Synsphyronus marinae

Scientific classification
- Kingdom: Animalia
- Phylum: Arthropoda
- Subphylum: Chelicerata
- Class: Arachnida
- Order: Pseudoscorpiones
- Family: Garypidae
- Genus: Synsphyronus
- Species: S. marinae
- Binomial name: Synsphyronus marinae Cullen & Harvey, 2021

= Synsphyronus marinae =

- Genus: Synsphyronus
- Species: marinae
- Authority: Cullen & Harvey, 2021

Species of pseudoscorpion

Synsphyronus marinae is a species of pseudoscorpion in the Garypidae family. It is endemic to Australia.
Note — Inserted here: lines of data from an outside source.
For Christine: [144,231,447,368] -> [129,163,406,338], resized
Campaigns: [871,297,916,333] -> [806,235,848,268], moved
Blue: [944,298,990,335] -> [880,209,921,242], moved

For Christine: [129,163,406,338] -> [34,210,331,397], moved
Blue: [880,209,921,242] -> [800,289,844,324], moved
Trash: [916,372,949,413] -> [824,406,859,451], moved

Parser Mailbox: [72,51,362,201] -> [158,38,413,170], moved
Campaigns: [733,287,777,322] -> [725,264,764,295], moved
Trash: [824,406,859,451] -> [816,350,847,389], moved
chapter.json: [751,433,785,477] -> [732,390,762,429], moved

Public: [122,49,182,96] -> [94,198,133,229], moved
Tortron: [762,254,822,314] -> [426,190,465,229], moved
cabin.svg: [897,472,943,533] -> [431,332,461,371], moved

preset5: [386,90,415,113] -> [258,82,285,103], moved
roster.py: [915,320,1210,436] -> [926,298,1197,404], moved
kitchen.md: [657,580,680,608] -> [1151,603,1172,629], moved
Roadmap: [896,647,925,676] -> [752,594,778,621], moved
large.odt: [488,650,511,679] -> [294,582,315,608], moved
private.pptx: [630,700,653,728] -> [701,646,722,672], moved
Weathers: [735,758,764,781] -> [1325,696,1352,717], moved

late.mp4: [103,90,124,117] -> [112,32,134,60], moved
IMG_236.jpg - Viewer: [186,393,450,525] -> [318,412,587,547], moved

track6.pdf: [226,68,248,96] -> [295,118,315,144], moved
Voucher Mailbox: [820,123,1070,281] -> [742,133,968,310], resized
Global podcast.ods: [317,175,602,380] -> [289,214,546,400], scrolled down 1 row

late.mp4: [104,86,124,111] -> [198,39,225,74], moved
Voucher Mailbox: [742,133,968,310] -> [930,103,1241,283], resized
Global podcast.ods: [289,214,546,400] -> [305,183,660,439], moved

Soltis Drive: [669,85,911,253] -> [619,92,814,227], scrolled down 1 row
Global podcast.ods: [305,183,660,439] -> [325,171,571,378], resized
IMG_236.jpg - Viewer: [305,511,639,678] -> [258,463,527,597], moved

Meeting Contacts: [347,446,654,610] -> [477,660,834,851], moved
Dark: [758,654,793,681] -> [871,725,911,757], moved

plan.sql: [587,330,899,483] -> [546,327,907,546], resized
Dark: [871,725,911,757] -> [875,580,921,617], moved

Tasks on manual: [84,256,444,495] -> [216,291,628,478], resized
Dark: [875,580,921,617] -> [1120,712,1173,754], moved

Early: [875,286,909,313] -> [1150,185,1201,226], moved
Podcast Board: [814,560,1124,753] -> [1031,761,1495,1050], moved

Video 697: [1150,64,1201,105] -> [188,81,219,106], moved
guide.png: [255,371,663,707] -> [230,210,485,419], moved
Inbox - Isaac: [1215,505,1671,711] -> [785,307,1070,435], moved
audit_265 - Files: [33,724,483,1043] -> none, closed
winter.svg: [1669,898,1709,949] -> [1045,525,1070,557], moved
It was described in 2021 by Australian arachnologists Karen Cullen and Mark Harvey. The specific epithet marinae honours Marina Cheng for her companionship during Bush Blitz expeditions and for her research on Hemiptera.

==Description==
The body lengths of males are 2.89–3.30 mm; those of females are 3.76–4.36 mm. Colouration is generally reddish-brown.

==Distribution and habitat==
The species occurs in the Top End of the Northern Territory. The type locality is Herbert Bluff in the Wongalara Sanctuary, where the pseudoscorpions were found beneath sandstone rocks.

==Behaviour==
The pseudoscorpions are terrestrial predators.